*Supplied data:*
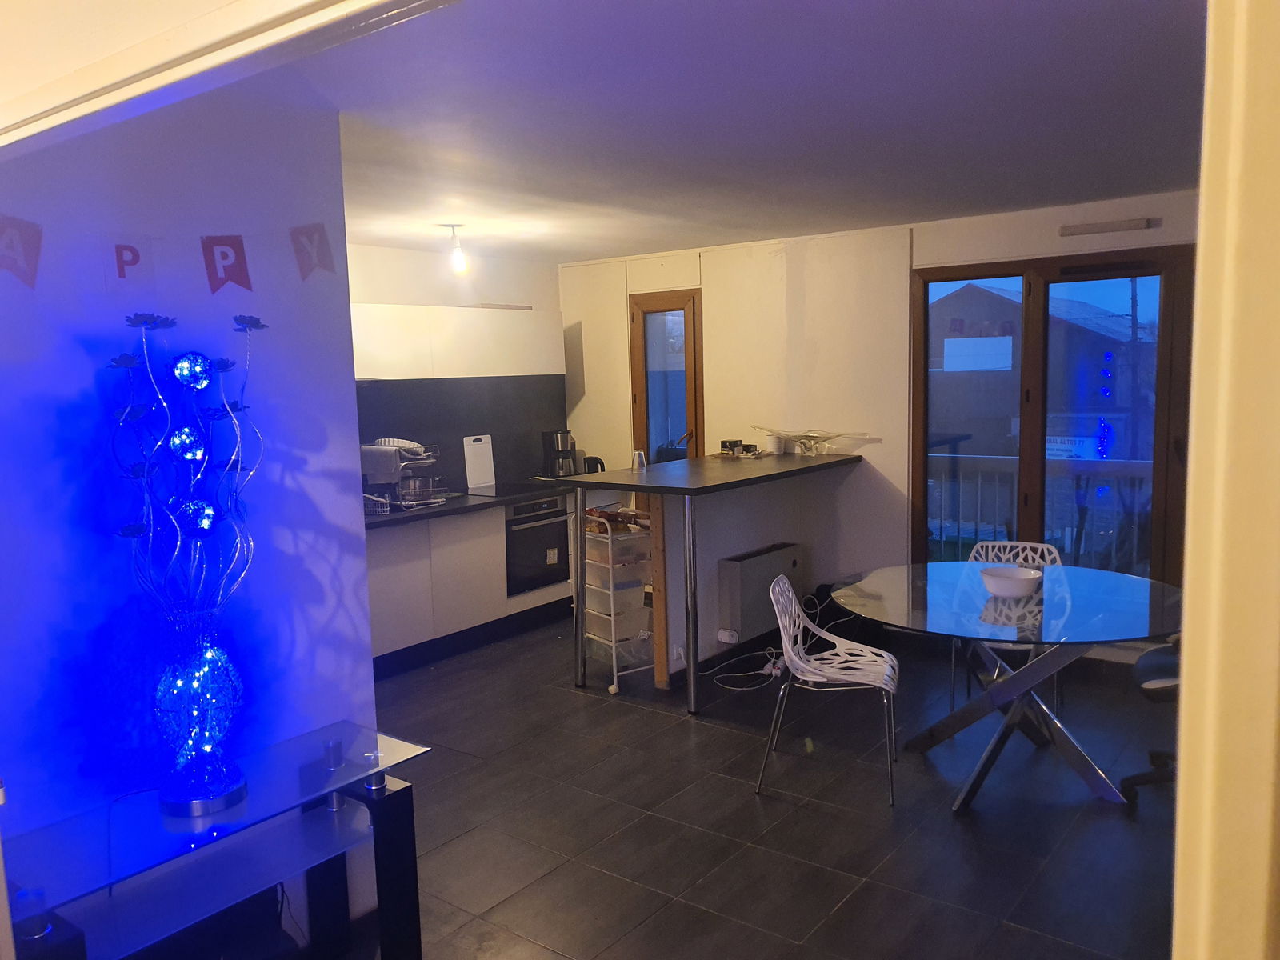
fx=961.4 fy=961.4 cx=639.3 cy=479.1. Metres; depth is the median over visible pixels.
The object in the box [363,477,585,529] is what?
countertop
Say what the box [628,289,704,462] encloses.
window
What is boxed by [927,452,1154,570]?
balcony railing
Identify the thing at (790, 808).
floor
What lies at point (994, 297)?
house
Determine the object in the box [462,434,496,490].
cutting board
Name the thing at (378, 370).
upper cabinet
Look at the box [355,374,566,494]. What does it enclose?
backsplash
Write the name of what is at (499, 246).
ceiling
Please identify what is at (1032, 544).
chair
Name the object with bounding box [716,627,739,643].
wall socket
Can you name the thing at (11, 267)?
bunting
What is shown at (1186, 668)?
door frame
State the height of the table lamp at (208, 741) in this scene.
1.191 m
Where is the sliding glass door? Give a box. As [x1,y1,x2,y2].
[912,246,1192,586]
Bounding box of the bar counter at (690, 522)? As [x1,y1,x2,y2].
[567,450,863,713]
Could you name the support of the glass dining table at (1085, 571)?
on the floor
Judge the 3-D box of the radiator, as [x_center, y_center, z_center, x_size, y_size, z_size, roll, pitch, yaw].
[0.717,0.637,5.614,0.138,0.435,0.700,4,8,37]
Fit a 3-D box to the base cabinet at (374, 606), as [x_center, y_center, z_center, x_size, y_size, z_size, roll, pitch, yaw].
[-1.120,0.587,5.999,0.622,0.860,2.734,4,8,37]
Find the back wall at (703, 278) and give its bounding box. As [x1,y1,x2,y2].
[560,188,1203,663]
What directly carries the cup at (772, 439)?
on the bar counter at (690, 522)
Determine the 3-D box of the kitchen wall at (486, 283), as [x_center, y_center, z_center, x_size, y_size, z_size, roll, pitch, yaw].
[-1.641,-0.209,5.972,0.163,2.465,3.492,4,8,37]
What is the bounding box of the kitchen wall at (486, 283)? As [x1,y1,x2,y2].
[348,242,566,490]
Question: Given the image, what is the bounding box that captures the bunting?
[0,214,334,295]
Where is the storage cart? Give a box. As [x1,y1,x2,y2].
[575,504,654,695]
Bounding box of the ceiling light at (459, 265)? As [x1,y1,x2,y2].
[444,224,469,274]
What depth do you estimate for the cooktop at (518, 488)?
6.38 m
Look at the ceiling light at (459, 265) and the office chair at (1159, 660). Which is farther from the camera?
the ceiling light at (459, 265)
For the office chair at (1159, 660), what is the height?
0.986 m
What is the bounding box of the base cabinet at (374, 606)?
[366,500,577,675]
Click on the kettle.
(592, 466)
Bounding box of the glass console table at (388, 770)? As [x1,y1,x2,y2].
[2,718,432,959]
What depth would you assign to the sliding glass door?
5.21 m
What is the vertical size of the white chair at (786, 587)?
0.797 m
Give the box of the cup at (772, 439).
[765,432,783,453]
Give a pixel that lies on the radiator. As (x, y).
(756, 560)
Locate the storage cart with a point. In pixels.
(608, 617)
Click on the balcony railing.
(1006, 528)
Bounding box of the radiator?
[717,541,803,642]
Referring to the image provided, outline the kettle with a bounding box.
[582,455,605,474]
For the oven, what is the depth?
6.30 m
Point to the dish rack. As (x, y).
(417, 482)
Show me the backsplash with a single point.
(491, 434)
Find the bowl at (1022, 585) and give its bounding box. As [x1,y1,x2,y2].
[979,565,1042,597]
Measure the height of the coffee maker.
0.354 m
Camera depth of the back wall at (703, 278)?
5.93 m
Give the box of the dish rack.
[361,438,448,510]
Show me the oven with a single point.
(515, 522)
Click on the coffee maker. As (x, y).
(562, 447)
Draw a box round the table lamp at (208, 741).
[104,308,267,818]
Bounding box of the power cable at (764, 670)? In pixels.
[703,647,783,690]
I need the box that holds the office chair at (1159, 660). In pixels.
[1121,637,1181,806]
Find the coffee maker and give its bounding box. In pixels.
[541,428,577,478]
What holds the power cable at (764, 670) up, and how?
on the floor
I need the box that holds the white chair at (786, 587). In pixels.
[757,570,899,806]
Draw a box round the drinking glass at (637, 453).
[631,448,647,470]
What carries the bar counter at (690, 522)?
on the floor
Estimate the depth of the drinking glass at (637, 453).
5.24 m
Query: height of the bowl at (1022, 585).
0.087 m
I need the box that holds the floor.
[330,611,1186,959]
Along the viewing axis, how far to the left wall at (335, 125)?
2.45 m
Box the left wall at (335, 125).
[0,86,379,950]
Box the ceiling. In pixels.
[223,0,1201,262]
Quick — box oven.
[504,494,570,594]
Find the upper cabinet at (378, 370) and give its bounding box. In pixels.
[350,301,566,379]
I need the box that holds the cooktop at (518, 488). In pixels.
[473,480,561,497]
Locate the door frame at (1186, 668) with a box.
[1172,0,1279,959]
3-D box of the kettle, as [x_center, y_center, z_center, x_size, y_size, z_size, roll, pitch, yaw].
[-0.348,-0.090,6.851,0.198,0.171,0.169,4,8,37]
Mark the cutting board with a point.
(475, 463)
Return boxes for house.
[933,281,1154,454]
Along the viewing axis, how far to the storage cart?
5.10 m
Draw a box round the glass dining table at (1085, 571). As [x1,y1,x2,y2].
[824,561,1185,811]
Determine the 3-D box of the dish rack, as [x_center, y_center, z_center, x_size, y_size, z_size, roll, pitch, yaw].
[-1.390,-0.038,5.717,0.393,0.376,0.419,4,8,37]
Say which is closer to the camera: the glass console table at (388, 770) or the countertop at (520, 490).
the glass console table at (388, 770)
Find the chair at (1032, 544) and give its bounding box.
[947,539,1063,712]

*About this task:*
Reproduce the material above in full and without alteration, but skip all pictures.

*Solution for this exercise:*
fx=961.4 fy=961.4 cx=639.3 cy=479.1. Metres; depth is the median over visible pixels.
The object in the box [363,477,585,529] is what?
countertop
Say what the box [628,289,704,462] encloses.
window
What is boxed by [927,452,1154,570]?
balcony railing
Identify the thing at (790, 808).
floor
What lies at point (994, 297)?
house
Determine the object in the box [462,434,496,490].
cutting board
Name the thing at (378, 370).
upper cabinet
Look at the box [355,374,566,494]. What does it enclose?
backsplash
Write the name of what is at (499, 246).
ceiling
Please identify what is at (1032, 544).
chair
Name the object with bounding box [716,627,739,643].
wall socket
Can you name the thing at (11, 267)?
bunting
What is shown at (1186, 668)?
door frame
State the height of the table lamp at (208, 741) in this scene.
1.191 m
Where is the sliding glass door? Give a box. As [x1,y1,x2,y2].
[912,246,1192,586]
Bounding box of the bar counter at (690, 522)? As [x1,y1,x2,y2].
[567,450,863,713]
Could you name the support of the glass dining table at (1085, 571)?
on the floor
Judge the 3-D box of the radiator, as [x_center, y_center, z_center, x_size, y_size, z_size, roll, pitch, yaw].
[0.717,0.637,5.614,0.138,0.435,0.700,4,8,37]
Fit a 3-D box to the base cabinet at (374, 606), as [x_center, y_center, z_center, x_size, y_size, z_size, roll, pitch, yaw].
[-1.120,0.587,5.999,0.622,0.860,2.734,4,8,37]
Find the back wall at (703, 278) and give its bounding box. As [x1,y1,x2,y2].
[560,188,1203,663]
What directly carries the cup at (772, 439)?
on the bar counter at (690, 522)
Determine the 3-D box of the kitchen wall at (486, 283), as [x_center, y_center, z_center, x_size, y_size, z_size, roll, pitch, yaw].
[-1.641,-0.209,5.972,0.163,2.465,3.492,4,8,37]
What is the bounding box of the kitchen wall at (486, 283)? As [x1,y1,x2,y2].
[348,242,566,490]
Question: Given the image, what is the bounding box that captures the bunting?
[0,214,334,295]
Where is the storage cart? Give a box. As [x1,y1,x2,y2].
[575,504,654,695]
Bounding box of the ceiling light at (459, 265)? As [x1,y1,x2,y2].
[444,224,469,274]
What depth do you estimate for the cooktop at (518, 488)?
6.38 m
Look at the ceiling light at (459, 265) and the office chair at (1159, 660). Which is farther from the camera?
the ceiling light at (459, 265)
For the office chair at (1159, 660), what is the height?
0.986 m
What is the bounding box of the base cabinet at (374, 606)?
[366,500,577,675]
Click on the kettle.
(592, 466)
Bounding box of the glass console table at (388, 770)? As [x1,y1,x2,y2].
[2,718,432,959]
What depth would you assign to the sliding glass door?
5.21 m
What is the vertical size of the white chair at (786, 587)?
0.797 m
Give the box of the cup at (772, 439).
[765,432,783,453]
Give a pixel that lies on the radiator. As (x, y).
(756, 560)
Locate the storage cart with a point. In pixels.
(608, 617)
Click on the balcony railing.
(1006, 528)
Bounding box of the radiator?
[717,541,803,642]
Referring to the image provided, outline the kettle with a bounding box.
[582,455,605,474]
For the oven, what is the depth?
6.30 m
Point to the dish rack. As (x, y).
(417, 482)
Show me the backsplash with a single point.
(491, 434)
Find the bowl at (1022, 585) and give its bounding box. As [x1,y1,x2,y2].
[979,565,1042,597]
Measure the height of the coffee maker.
0.354 m
Camera depth of the back wall at (703, 278)?
5.93 m
Give the box of the dish rack.
[361,438,448,510]
Show me the oven with a single point.
(515, 522)
Click on the coffee maker. As (x, y).
(562, 447)
Draw a box round the table lamp at (208, 741).
[104,308,267,818]
Bounding box of the power cable at (764, 670)? In pixels.
[703,647,783,690]
I need the box that holds the office chair at (1159, 660). In pixels.
[1121,637,1181,806]
Find the coffee maker and give its bounding box. In pixels.
[541,428,577,478]
What holds the power cable at (764, 670) up, and how?
on the floor
I need the box that holds the white chair at (786, 587). In pixels.
[757,570,899,806]
Draw a box round the drinking glass at (637, 453).
[631,448,647,470]
What carries the bar counter at (690, 522)?
on the floor
Estimate the depth of the drinking glass at (637, 453).
5.24 m
Query: height of the bowl at (1022, 585).
0.087 m
I need the box that holds the floor.
[330,611,1186,959]
Along the viewing axis, how far to the left wall at (335, 125)?
2.45 m
Box the left wall at (335, 125).
[0,86,379,950]
Box the ceiling. In pixels.
[223,0,1201,262]
Quick — box oven.
[504,494,570,594]
Find the upper cabinet at (378, 370) and give its bounding box. In pixels.
[350,301,566,379]
I need the box that holds the cooktop at (518, 488). In pixels.
[473,480,561,497]
Locate the door frame at (1186, 668) with a box.
[1172,0,1279,959]
3-D box of the kettle, as [x_center, y_center, z_center, x_size, y_size, z_size, roll, pitch, yaw].
[-0.348,-0.090,6.851,0.198,0.171,0.169,4,8,37]
Mark the cutting board with a point.
(475, 463)
Return boxes for house.
[933,281,1154,454]
Along the viewing axis, how far to the storage cart?
5.10 m
Draw a box round the glass dining table at (1085, 571). As [x1,y1,x2,y2].
[824,561,1185,811]
Determine the 3-D box of the dish rack, as [x_center, y_center, z_center, x_size, y_size, z_size, roll, pitch, yaw].
[-1.390,-0.038,5.717,0.393,0.376,0.419,4,8,37]
Say which is closer to the camera: the glass console table at (388, 770) or the countertop at (520, 490).
the glass console table at (388, 770)
Find the chair at (1032, 544) and give its bounding box.
[947,539,1063,712]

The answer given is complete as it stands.